#### [ENUNCIADO DA TAREFA]
Copie fielmente, do texto para leitura, o trecho que vai de "Devem por isso" até "de processo civil).".

#### [TEXTO PARA LEITURA]
+ + + + +
Devem por isso improceder todas as conclusões do recurso do autor. Nada obsta ao mérito.

OBJETO DO RECURSO
O objeto do recurso é delimitado pelas conclusões da alegação do recorrente, ressalvadas as matérias que sejam de conhecimento oficioso (artigos 635º, n.º 3, e 639º, n.ºs 1 e 2, do código de processo civil).
Em consonância e atentas as conclusões do recorrente as questões a decidir são as seguintes:
1-Saber se os tribunais portugueses são incompetentes internacionalmente para conhecer do fundo da causa.

O MÉRITO DO RECURSO: FUNDAMENTAÇÃO DE FACTO:
O Autor na petição inicial articulou (ao que interessa ao recurso) que: 1.
A Ré A..., através do desenvolvimento e fornecimento de jogos, conteúdos e serviços online para consolas com ligação à Internet, dispositivos móveis e computadores pessoais, é uma empresa líder global em entretenimento digital interactivo.
2
O Autor que reside em Portugal tem uma longa e ilustre carreira como jogador de futebol profissional, sobejamente conhecido no meio do futebol, tendo exercido a sua profissão, maioritariamente, em clubes portugueses, dedicando-se inteiramente à prática desportiva do futebol, com a qual sempre se sustentou a si e à sua família. (4º)
3
o Autor atuou em centenas de partidas oficiais como profissional e sempre se destacou na posição de Defesa Central, como é conhecido internacionalmente, tendo atuado no D..., E..., F..., G..., H..., I... (Brasil) e J... (Grécia) entre outros, (6.º)
4
Esteve vinculado aos seguintes clubes e nas seguintes épocas:
- 2020/21 – H... - 2019/20 – H... - 2018/19 – H... - 2017/18 - G... - 2016/17 – G... - 2015/16 - G...
- 2014/15 – J... (Grécia) - 2013/14 – J... (Grécia) - 2012/13 – E... e F...
- 2011/12 – F... - 2010/11 – D... - 2009/10 – D... - 2008/09 – D... - 2007/08 – D... - 2006/07 – D... - 2005/06 – I... (Brasil)
5
O Autor teve conhecimento que a sua imagem, o seu nome e as suas características pessoais e profissionais foram e continuam a ser utilizados nos jogos denominados FIFA (também com as designações FIFA Football ou FIFA Soccer), nas edições 2008, 2009, 2010, 2011, 2012, 2013, 2016, 2017, 2019, 2020 e 2021, FIFA MANAGER FIFA (inicialmente designado Total Club Manager), nas edições 2007, 2008, 2009, 2010, 2011, 2012 e 2013, FIFA ULTIMATE TEAM – FUT nas edições 2010, 2011, 2012, 2013, 2017, 2019, 2020 e 2021, e FIFA MOBILE, nas edições 2020 e 2021, todos propriedade da Ré. (10º).
+ + + + +
#### [DADOS PARA ANÁLISE]
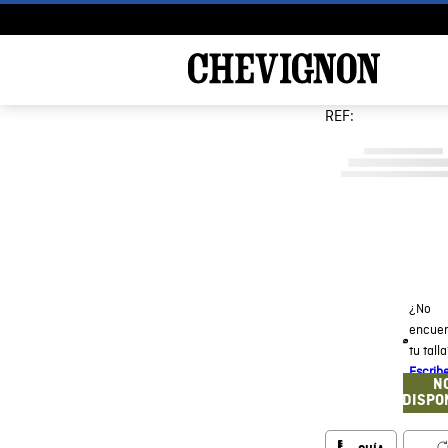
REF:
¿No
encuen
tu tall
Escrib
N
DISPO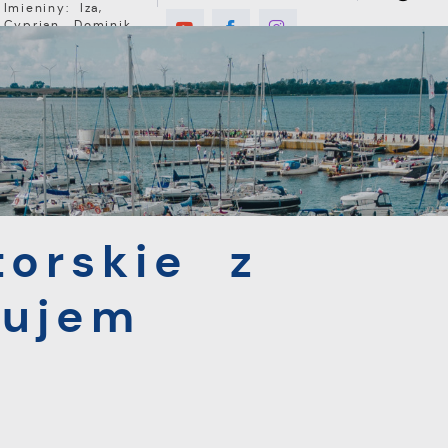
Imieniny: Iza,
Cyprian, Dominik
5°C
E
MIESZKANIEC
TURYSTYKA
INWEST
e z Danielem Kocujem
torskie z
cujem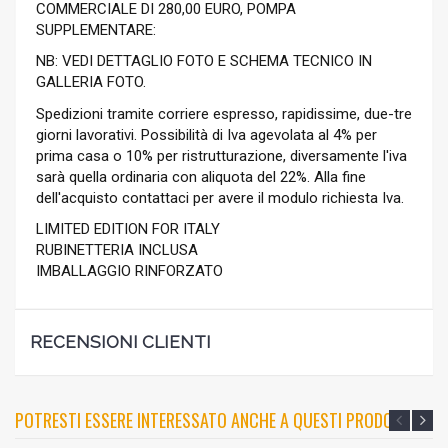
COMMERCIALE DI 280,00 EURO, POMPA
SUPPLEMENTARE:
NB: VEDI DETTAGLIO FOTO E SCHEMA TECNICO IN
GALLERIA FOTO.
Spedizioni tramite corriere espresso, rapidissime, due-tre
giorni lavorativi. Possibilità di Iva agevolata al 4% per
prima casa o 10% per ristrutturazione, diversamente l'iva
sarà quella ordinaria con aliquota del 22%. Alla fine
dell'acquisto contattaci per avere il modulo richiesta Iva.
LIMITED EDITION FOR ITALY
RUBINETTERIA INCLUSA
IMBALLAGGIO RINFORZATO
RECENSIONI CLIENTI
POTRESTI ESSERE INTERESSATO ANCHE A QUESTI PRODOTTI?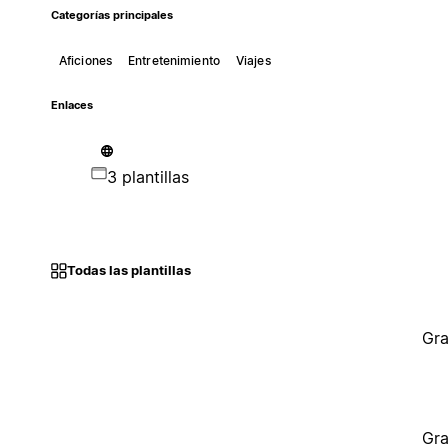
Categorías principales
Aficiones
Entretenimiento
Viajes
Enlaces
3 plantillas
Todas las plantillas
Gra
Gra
+ + + + +
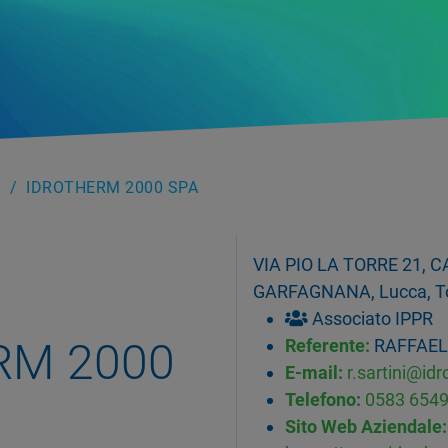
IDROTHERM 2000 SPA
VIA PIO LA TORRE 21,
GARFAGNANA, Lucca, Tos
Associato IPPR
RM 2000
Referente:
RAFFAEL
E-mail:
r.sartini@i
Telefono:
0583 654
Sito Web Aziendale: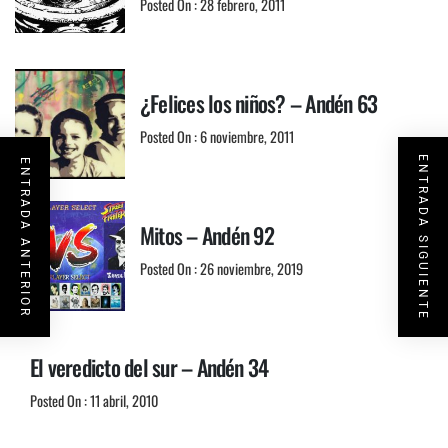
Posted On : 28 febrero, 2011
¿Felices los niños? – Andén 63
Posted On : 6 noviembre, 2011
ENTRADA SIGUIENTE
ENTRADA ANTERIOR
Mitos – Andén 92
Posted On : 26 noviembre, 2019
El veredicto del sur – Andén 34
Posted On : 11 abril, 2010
+ + + + +
#### [EXERCÍCIO RESOLVIDO]
Devem por isso improceder todas as conclusões do recurso do autor. Nada obsta ao mérito.

OBJETO DO RECURSO
O objeto do recurso é delimitado pelas conclusões da alegação do recorrente, ressalvadas as matérias que sejam de conhecimento oficioso (artigos 635º, n.º 3, e 639º, n.ºs 1 e 2, do código de processo civil).